**Request**
Of the entries below, return exactly those lines that fall between the one containing "ЭТО ИНТЕРЕСНО" and the one containing "Preguntas Frecuentes/FAQ", the two end lines included.

*** Opening Supplied entries ***

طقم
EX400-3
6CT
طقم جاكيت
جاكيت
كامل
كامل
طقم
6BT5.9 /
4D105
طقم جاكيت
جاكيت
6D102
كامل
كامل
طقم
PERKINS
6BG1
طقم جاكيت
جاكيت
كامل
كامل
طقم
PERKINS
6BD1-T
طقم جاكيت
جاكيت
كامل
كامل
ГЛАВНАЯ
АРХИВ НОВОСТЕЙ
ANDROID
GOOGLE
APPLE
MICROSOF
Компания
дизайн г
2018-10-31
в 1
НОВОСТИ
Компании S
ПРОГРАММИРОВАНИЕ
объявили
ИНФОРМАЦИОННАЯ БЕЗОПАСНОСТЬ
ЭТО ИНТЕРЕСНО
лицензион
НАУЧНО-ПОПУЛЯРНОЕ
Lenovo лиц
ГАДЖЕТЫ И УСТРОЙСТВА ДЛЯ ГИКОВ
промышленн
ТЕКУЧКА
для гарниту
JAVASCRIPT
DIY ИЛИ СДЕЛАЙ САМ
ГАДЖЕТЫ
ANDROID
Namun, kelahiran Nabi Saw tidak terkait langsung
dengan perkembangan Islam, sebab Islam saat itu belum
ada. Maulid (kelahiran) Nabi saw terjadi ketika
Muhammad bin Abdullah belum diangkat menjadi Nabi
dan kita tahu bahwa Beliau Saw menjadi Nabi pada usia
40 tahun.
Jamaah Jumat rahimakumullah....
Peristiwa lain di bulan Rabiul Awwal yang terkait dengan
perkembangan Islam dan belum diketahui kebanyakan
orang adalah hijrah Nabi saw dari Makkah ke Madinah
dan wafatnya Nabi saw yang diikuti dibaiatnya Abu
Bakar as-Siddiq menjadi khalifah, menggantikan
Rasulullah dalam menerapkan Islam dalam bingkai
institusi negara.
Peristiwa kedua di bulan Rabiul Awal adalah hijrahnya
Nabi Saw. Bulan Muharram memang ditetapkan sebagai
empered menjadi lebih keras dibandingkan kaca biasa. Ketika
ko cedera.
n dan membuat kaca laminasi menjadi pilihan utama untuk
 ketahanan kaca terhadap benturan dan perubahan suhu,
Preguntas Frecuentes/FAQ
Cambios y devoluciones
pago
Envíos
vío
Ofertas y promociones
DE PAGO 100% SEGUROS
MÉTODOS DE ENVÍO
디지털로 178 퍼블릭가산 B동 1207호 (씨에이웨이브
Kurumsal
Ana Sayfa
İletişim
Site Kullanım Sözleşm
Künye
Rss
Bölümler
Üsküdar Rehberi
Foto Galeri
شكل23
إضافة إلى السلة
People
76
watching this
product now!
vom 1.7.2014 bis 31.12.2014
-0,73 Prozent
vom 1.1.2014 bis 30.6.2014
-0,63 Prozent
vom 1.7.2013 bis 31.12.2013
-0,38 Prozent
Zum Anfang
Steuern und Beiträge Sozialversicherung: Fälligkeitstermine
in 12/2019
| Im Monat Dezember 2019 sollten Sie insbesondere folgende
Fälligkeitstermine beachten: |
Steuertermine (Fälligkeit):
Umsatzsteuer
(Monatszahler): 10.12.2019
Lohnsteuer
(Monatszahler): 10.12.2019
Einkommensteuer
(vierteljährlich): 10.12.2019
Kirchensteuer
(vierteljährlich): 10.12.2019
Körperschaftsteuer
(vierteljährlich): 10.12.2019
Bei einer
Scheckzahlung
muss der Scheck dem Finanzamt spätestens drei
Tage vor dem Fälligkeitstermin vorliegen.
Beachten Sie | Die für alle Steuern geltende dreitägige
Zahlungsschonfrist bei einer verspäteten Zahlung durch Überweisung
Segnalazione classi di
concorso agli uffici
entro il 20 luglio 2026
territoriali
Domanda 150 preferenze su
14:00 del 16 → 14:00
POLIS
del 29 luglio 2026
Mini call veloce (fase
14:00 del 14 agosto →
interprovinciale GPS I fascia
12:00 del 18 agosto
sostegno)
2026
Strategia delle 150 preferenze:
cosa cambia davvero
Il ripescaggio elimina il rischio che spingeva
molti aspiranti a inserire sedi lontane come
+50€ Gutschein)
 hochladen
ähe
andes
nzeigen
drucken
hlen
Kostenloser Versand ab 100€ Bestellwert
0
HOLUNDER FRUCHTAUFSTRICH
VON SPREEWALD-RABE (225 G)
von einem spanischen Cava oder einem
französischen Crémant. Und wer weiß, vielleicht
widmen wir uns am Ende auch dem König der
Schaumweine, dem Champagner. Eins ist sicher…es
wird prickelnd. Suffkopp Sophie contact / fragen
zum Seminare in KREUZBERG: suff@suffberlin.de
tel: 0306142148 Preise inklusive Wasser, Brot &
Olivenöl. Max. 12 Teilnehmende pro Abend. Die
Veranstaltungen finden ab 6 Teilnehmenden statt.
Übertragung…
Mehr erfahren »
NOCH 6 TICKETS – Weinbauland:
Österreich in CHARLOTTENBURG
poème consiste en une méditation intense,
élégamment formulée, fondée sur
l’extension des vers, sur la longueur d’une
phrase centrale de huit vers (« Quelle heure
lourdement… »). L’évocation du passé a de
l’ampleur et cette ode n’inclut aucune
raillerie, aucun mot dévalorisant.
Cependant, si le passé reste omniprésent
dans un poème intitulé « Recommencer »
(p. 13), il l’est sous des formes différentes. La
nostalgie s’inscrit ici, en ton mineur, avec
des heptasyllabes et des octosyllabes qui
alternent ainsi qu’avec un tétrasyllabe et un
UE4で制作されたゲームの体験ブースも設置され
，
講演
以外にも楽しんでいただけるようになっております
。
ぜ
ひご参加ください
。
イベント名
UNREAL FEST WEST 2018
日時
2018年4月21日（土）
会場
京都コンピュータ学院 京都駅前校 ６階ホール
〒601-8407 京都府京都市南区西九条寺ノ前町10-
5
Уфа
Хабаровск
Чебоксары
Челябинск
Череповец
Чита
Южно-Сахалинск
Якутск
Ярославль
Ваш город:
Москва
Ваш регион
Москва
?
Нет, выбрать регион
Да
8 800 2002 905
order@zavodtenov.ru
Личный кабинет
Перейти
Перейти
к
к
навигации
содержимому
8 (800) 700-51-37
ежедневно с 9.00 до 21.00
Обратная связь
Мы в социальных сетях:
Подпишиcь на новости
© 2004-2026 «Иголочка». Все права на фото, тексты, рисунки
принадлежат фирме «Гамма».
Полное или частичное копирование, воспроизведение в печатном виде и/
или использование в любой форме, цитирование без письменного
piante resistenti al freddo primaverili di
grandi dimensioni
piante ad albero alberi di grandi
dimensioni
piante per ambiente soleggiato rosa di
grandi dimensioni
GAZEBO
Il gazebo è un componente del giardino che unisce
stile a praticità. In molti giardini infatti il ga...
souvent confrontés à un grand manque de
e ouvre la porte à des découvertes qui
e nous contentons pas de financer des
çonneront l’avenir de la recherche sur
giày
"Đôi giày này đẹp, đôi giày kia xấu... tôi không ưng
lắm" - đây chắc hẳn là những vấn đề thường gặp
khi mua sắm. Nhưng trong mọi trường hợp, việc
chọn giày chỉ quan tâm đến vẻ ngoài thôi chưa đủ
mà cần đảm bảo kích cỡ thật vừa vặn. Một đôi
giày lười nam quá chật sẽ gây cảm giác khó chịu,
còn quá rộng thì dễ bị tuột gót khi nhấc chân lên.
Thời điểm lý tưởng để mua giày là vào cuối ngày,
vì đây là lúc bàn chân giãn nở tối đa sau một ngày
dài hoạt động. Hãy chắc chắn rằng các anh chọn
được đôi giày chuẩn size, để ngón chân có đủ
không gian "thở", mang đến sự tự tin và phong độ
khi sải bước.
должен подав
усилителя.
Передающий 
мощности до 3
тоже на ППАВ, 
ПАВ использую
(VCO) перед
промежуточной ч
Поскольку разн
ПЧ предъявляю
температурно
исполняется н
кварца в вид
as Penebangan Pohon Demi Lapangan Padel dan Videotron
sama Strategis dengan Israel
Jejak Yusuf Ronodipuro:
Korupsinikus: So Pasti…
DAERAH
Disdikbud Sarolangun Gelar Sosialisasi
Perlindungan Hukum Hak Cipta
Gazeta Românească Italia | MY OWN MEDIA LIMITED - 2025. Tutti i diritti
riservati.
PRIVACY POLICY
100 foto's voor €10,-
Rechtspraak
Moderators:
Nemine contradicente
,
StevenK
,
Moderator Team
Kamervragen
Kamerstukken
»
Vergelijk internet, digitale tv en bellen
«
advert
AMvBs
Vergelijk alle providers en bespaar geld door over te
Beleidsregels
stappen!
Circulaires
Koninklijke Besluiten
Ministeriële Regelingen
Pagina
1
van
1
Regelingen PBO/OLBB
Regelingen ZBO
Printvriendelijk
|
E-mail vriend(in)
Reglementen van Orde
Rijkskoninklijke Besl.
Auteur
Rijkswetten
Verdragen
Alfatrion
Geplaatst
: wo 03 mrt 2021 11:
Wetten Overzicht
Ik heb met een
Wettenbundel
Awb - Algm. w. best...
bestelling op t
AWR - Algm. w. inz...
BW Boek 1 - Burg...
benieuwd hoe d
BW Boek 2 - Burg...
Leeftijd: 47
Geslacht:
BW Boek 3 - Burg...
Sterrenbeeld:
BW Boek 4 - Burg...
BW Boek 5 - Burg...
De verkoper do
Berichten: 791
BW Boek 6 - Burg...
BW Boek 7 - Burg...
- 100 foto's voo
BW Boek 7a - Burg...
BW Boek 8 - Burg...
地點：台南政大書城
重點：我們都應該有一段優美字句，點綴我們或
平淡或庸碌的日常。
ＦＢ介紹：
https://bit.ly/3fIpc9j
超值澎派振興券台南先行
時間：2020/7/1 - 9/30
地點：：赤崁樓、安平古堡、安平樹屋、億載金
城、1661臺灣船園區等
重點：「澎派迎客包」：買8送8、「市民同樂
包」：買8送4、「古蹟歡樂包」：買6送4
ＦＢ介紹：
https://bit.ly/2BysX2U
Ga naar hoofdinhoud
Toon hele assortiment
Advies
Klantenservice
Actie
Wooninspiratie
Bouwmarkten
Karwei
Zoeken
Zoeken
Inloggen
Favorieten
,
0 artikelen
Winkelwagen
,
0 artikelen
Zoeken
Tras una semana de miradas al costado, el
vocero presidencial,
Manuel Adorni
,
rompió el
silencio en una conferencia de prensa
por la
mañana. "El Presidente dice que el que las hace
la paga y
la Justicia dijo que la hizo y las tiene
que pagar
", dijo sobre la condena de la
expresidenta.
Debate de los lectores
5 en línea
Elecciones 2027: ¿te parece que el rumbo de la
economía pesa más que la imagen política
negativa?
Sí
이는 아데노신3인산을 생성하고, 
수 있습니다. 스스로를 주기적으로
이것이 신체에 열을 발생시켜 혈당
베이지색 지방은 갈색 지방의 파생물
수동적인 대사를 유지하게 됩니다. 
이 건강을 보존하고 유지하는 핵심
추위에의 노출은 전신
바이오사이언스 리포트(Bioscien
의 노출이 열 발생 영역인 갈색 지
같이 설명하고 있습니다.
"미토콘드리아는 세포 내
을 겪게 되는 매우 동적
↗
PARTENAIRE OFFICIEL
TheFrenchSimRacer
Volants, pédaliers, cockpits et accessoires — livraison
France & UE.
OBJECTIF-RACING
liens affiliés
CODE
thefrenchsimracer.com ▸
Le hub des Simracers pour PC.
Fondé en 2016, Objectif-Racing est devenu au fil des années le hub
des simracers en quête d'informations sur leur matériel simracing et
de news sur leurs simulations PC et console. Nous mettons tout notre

*** Closing Supplied entries ***

**Solved exercise**
ЭТО ИНТЕРЕСНО
лицензион
НАУЧНО-ПОПУЛЯРНОЕ
Lenovo лиц
ГАДЖЕТЫ И УСТРОЙСТВА ДЛЯ ГИКОВ
промышленн
ТЕКУЧКА
для гарниту
JAVASCRIPT
DIY ИЛИ СДЕЛАЙ САМ
ГАДЖЕТЫ
ANDROID
Namun, kelahiran Nabi Saw tidak terkait langsung
dengan perkembangan Islam, sebab Islam saat itu belum
ada. Maulid (kelahiran) Nabi saw terjadi ketika
Muhammad bin Abdullah belum diangkat menjadi Nabi
dan kita tahu bahwa Beliau Saw menjadi Nabi pada usia
40 tahun.
Jamaah Jumat rahimakumullah....
Peristiwa lain di bulan Rabiul Awwal yang terkait dengan
perkembangan Islam dan belum diketahui kebanyakan
orang adalah hijrah Nabi saw dari Makkah ke Madinah
dan wafatnya Nabi saw yang diikuti dibaiatnya Abu
Bakar as-Siddiq menjadi khalifah, menggantikan
Rasulullah dalam menerapkan Islam dalam bingkai
institusi negara.
Peristiwa kedua di bulan Rabiul Awal adalah hijrahnya
Nabi Saw. Bulan Muharram memang ditetapkan sebagai
empered menjadi lebih keras dibandingkan kaca biasa. Ketika
ko cedera.
n dan membuat kaca laminasi menjadi pilihan utama untuk
 ketahanan kaca terhadap benturan dan perubahan suhu,
Preguntas Frecuentes/FAQ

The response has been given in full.